While several computational methods have been developed for enhancing the depth of Hi-C data, tools tailored for HP data depth enhancement are still lacking. In this study, we evaluated three methods (HiCPlus, HiCNN2 and DeepHiC) developed for Hi-C data, when applying them to enhance HP data. Our results showed that all three methods performed similarly on enhancing HP datasets when training on the HP data from the same cell type, with HiCNN2 and HiCPlus outperforming DeepHiC in most scenarios. We further assessed the robustness of enhancement when models were trained with Hi-C or HP data from the same cell type. We found that enhancement using models trained on ultra-high-depth Hi-C data achieved similar or even better performance than using models trained on HP data. However, when the sequencing depth of Hi-C data and HP data used for training were comparable, models trained on HP data exhibited better performance than those trained on Hi-C data. These results suggest that users can train models with high-depth Hi-C data for HP data enhancement if similar high-depth HP data are not available for training. We note that the terminology ‘Hi-C data resolution enhancement’ prevails in the literature.

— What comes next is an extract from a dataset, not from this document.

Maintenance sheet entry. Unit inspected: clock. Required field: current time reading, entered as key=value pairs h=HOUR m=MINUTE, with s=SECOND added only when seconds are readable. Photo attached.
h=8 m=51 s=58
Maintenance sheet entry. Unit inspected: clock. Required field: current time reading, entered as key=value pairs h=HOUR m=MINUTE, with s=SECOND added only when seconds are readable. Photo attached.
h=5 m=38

We have, however, decided to use ‘data depth enhancement’ to avoid ambiguity since resolution is also commonly used to indicate the bin size of the analysis unit.

Transferability across datasets (e.g. cell types, proteins of interest) is important because in practice there are limited cell types sequenced with HiChIP or PLAC-seq techniques. Our analysis across six cell types, three proteins of interest and two organisms, showed promising transferability results for enhancing HP data, consistent with the existing literatures [5–7] for enhancing Hi-C data. For example, models trained using high-depth GM12878 data can lead to better enhancement results in mESC than models trained with mESC data. More evaluations are needed in the future to draw stronger conclusions. Such evaluations will become possible when more high-depth HP data are generated both for training better models and for evaluations. Note that the actual meaningful information, specifically where the nonzero or zero contacts reside or where the chromatin interactions locate, differs across cell types, organisms and proteins of interest in HP dataset. The observed promising transferability results suggest that the rules learned to enhance lower depth data to higher depth are shared across cell types (even across organisms). Together, results presented under sections Hi-C or HP data for training? and Model transferability suggest that HiCNN2 or HiCPlus models pretrained from high-depth Hi-C or HP data can be directly applied to enhance HP from various cell types.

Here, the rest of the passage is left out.